Over Easter my wife took timeout from our workday organisational routines for two short adventures:
First we retreated to the Opotiki bush block that we’ve owned and congregated on with friends for over 30 years. For us all, including our children who spent every summer there from before birth into to their 20s, the place is a trig point in our individual and collective identities. Gatherings usually include a building project, an adventure and much feasting, talking and laughing. This Easter was no exception. By day, we hand-made and laid 6m3 of concrete together to ford a stream. By night we celebrated with communally prepared food and wine.
The place, the purpose, and the people have produced a successful and enduring collaboration (small on organisation and big on community) of individuals whose multiple diverse talents interact, flourish, revive, and reorient in the verdant quiet of chuckling steams, moss carpeted waterfalls, giant native forest trees, ponga and mamaku tree ferns and nikau palms.

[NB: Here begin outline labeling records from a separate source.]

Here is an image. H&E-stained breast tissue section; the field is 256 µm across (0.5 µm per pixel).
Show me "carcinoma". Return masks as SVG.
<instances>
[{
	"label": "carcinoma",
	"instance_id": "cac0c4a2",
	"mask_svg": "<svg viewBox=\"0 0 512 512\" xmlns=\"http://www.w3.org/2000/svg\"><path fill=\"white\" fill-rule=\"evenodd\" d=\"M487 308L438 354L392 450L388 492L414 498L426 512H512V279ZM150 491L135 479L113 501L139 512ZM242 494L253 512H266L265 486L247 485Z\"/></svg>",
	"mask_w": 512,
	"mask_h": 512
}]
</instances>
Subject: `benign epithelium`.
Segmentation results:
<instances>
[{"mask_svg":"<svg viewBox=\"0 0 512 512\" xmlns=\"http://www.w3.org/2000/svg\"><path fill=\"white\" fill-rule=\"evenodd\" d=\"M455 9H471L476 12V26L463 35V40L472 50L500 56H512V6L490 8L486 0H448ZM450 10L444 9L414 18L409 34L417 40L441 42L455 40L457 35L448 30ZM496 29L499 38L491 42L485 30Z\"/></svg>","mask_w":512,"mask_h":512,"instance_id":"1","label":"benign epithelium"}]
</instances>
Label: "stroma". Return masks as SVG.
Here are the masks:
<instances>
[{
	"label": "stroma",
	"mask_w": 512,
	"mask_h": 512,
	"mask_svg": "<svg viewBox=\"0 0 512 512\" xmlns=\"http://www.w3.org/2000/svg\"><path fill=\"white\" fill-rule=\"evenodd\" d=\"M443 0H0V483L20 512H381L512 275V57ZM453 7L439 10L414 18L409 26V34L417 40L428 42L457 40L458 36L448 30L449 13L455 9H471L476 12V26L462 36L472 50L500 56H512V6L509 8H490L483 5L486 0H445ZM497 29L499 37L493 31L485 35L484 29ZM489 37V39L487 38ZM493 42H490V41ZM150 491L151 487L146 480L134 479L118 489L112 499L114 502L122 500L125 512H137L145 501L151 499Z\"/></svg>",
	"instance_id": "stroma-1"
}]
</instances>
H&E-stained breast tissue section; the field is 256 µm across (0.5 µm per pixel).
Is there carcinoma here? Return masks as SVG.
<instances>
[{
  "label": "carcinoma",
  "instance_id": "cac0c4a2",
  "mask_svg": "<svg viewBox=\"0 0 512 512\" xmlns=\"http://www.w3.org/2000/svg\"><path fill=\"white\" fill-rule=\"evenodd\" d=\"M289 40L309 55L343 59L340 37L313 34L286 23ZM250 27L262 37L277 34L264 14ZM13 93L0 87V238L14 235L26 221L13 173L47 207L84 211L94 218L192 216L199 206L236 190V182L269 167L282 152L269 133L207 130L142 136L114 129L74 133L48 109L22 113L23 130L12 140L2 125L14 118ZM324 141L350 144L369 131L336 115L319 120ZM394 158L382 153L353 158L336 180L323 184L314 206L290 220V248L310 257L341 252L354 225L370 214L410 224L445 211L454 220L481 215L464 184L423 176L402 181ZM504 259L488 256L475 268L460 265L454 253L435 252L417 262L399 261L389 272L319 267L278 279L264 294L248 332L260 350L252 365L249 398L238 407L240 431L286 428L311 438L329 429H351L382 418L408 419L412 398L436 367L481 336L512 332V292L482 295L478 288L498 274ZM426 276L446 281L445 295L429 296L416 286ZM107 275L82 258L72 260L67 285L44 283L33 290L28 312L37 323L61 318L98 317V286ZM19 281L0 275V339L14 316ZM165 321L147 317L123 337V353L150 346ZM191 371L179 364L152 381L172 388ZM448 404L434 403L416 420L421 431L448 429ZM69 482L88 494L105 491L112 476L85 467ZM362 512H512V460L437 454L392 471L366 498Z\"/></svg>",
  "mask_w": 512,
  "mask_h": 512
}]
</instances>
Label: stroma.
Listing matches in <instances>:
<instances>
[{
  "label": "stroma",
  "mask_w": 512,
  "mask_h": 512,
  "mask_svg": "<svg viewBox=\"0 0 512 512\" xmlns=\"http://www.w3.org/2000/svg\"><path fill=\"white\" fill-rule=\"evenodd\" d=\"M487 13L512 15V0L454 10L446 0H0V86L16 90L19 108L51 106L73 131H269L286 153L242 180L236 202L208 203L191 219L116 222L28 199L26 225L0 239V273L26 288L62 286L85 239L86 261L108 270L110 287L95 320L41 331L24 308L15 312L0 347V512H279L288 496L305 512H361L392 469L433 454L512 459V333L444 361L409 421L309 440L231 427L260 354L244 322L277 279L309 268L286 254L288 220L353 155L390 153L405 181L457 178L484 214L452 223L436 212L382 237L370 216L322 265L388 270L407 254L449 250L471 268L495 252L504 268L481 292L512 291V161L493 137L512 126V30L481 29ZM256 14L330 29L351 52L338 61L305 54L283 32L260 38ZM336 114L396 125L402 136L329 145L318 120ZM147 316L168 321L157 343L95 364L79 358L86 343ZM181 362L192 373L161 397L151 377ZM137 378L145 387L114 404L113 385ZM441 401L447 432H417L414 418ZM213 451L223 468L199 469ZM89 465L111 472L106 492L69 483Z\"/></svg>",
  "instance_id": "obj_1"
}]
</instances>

Next we toured the Otago NZ wine growing region where some of our favourite Pinot Noir wines are produced. We visited small vineyards and wineries to get acquainted with the places and people in the wine. In dry rocky historic landscapes we talked wine and history with vineyard owners passionate about their vines and their wines; real people, real emotion, excellent wine: small organisations in big communities. The wine industry in New Zealand is renowned for collaboration.
The spirit of creativity, growth and change in a collaboration (small on Management, big on distributed leadership), is perhaps symbolised by the koru which in Maori art symbolises creation, origin, perpetual movement and the way in which life both changes and stays the same.